• [ASSIGNMENT] In the passage below, what does Jesse Watts do a couple of times a day? Please answer in one sentence.

Ariel Patricia – Jumping jacks

Craig Martin I leave work early. Takes 5ish minutes. When I get home and jump into the pool it totally re-energizes me.

Richard D. Quodomine – Feng Shui health and exercise balls

Danielle Hobbs – I run my hands under really cold water, like ice cold.

Dayna Lepofsky – Go for a short walk, cold water on the wrists or face, a quick stretch in the sun if possible, stretch out my limbs in the chair if I can’t leave my desk, crack my back, blink really really hard a few times but this one kind of just makes me dizzy sometimes lol

Sarah Jean Kennedy – I wash my hands and splash my face with cold water a few times. Fix my makeup and hair then back at it!

Tom Keefer – My fitness program consists only of doing one set of as many push-ups I can do once a day. It works pretty good and is real quick.

Andrew Charles Weed – pen

Monique Melanson  – Do a breathing exercise

Kim Doolittle – Sleep and naps

Jesse Watts – I do a couple 5 minute meditations a day. Helps me with my anxiety and helps me get “grounded”/relax. Not really physical but helps with body connections.

Jeff Wheeldon – Pushups. Start small, but do it many times per day. Amazing how fast your strength can improve from incremental gains, and it wakes me up like nothing else.

• [SUPPLIED RECORDS]
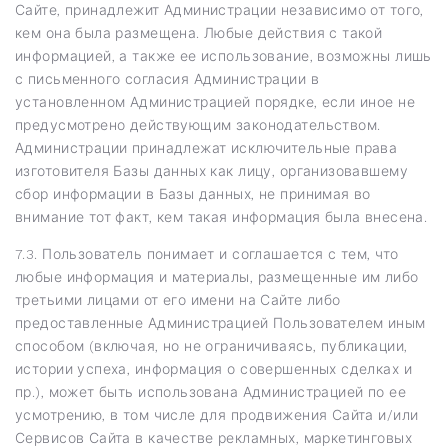
Сайте, принадлежит Администрации независимо от того,
кем она была размещена. Любые действия с такой
информацией, а также ее использование, возможны лишь
с письменного согласия Администрации в
установленном Администрацией порядке, если иное не
предусмотрено действующим законодательством.
Администрации принадлежат исключительные права
изготовителя Базы данных как лицу, организовавшему
сбор информации в Базы данных, не принимая во
внимание тот факт, кем такая информация была внесена.
7.3. Пользователь понимает и соглашается с тем, что
любые информация и материалы, размещенные им либо
третьими лицами от его имени на Сайте либо
предоставленные Администрацией Пользователем иным
способом (включая, но не ограничиваясь, публикации,
истории успеха, информация о совершенных сделках и
пр.), может быть использована Администрацией по ее
усмотрению, в том числе для продвижения Сайта и/или
Сервисов Сайта в качестве рекламных, маркетинговых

• [COMPLETED EXERCISE] Jesse Watts does a couple of 5-minute meditations a day.